Centro PINUS defende que revisão da Diretiva das Energias Renováveis deve pôr fim à queima de madeira

Centro PINUS defende que revisão da Diretiva das Energias Renováveis deve pôr fim à queima de madeira

“Um quarto da madeira de pinheiro-bravo consumida em Portugal em 2021 foi queimada, destinando-se ao setor energético, pellets e centrais a biomassa, desrespeitando o princípio de uso em cascata, em que a queima deve ser a última e não a primeira utilização da madeira”. Os números são divulgados pelo Centro PINUS, que apela para que a revisão da Diretiva das Energias Renováveis (REDII), agora em curso, contribua para inverter a  atual ameaça à sustentabilidade do setor florestal.
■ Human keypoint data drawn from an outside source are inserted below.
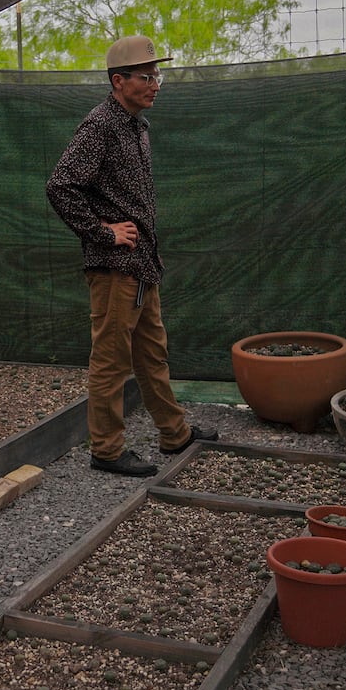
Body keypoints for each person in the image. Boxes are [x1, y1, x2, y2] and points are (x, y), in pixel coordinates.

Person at [46, 34, 218, 477]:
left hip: (142, 265)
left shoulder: (137, 126)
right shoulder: (100, 124)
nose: (155, 83)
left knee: (152, 354)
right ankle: (106, 450)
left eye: (158, 74)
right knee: (111, 360)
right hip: (115, 268)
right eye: (147, 76)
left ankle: (173, 432)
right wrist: (101, 232)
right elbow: (61, 186)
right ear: (119, 81)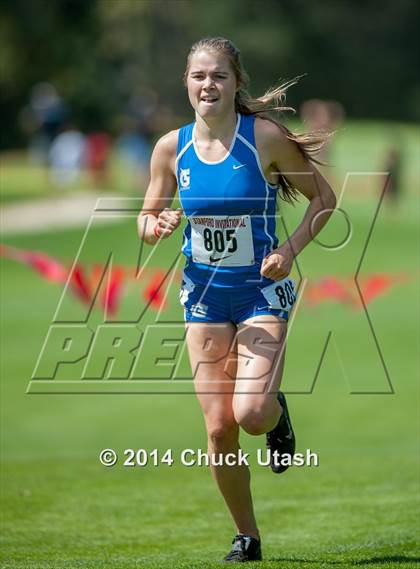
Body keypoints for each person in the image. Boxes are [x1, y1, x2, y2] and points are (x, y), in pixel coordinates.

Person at [137, 37, 336, 563]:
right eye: (199, 76)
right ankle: (246, 537)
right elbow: (145, 217)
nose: (209, 85)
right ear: (186, 82)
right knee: (219, 426)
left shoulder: (264, 138)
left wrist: (290, 251)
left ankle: (276, 413)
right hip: (202, 296)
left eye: (219, 76)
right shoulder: (168, 148)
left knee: (250, 413)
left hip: (260, 293)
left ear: (236, 83)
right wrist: (154, 224)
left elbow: (324, 200)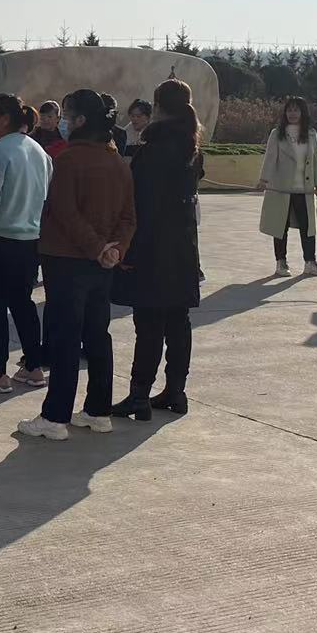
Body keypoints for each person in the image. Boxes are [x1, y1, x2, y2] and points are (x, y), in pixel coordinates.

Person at [17, 89, 135, 441]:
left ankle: (55, 416)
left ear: (81, 120)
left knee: (65, 337)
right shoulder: (117, 161)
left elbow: (65, 212)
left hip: (67, 260)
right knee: (97, 335)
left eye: (67, 115)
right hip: (103, 262)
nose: (63, 121)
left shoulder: (69, 159)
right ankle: (98, 411)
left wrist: (96, 247)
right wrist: (114, 250)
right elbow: (129, 216)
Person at [113, 79, 203, 419]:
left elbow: (142, 206)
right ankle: (176, 391)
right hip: (182, 246)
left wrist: (129, 250)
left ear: (159, 107)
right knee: (178, 322)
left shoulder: (153, 150)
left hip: (152, 245)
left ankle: (139, 394)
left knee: (149, 324)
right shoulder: (191, 149)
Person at [0, 93, 51, 395]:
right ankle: (33, 366)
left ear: (4, 119)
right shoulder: (38, 151)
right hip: (30, 239)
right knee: (23, 303)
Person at [258, 96, 317, 278]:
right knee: (280, 226)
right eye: (289, 110)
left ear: (303, 112)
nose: (292, 113)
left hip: (304, 190)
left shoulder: (311, 134)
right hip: (282, 189)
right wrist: (263, 180)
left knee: (308, 227)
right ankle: (281, 262)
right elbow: (270, 158)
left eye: (296, 110)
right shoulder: (277, 134)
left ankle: (310, 263)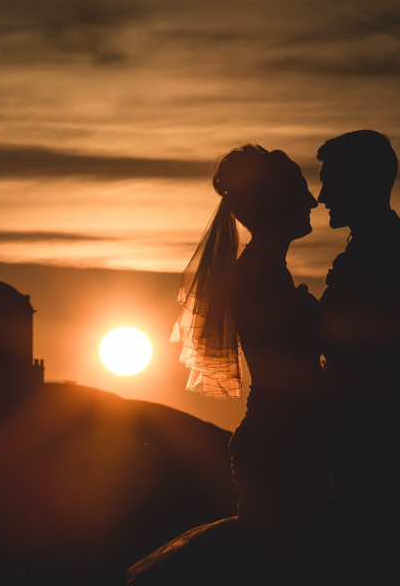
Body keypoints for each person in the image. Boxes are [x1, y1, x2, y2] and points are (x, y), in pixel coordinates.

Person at [132, 145, 329, 583]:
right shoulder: (259, 272)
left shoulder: (265, 268)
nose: (313, 201)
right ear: (275, 204)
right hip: (282, 439)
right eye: (301, 192)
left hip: (281, 433)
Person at [316, 130, 400, 573]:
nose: (322, 195)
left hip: (382, 454)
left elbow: (385, 352)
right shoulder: (375, 246)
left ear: (362, 182)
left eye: (331, 181)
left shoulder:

“Apelamos aos membros do Parlamento Europeu e, em especial os representantes de Portugal, para que tirem partido da revisão da Diretiva das Energias Renováveis de modo a pôr fim à estratégia seguida até agora, de incentivos à queima de madeira, e priorizem a sustentabilidade da floresta, que é um ativo estratégico para as economias nacionais, e também para a europeia. A urgência desta mudança política é ainda maior dado o atual cenário de escassez de matéria-prima”, declara João Gonçalves, presidente do Centro PINUS, citado num comunicado.

Setor energético tem peso muito significativo no consumo de madeira

Os dados do Centro PINUS sobre o consumo de madeira de pinheiro-bravo relativos a 2021 evidenciam que o setor energético tem um grande peso. O consumo de madeira de pinho em Portugal em 2021 foi de 4,1 milhões de m3 sem casca. “A serração foi o setor com mais expressão, com 41%; as indústrias de trituração de alto valor acrescentado (painéis para construção e mobiliário e papel de embalagem) representaram 31%; enquanto o setor energético (pellets e centrais a biomassa) representou 24%”, lê-se no comunicado, divulgado pela associação sem fins lucrativos.

Cruzando estes dados com a informação do 6.º Inventário Florestal Nacional, o Centro PINUS estima que o défice estrutural de madeira – isto é, a quantidade disponível para corte na floresta – representa “57% do consumo industrial”, o que significa uma “grave ameaça à sustentabilidade” de todo este setor, alerta.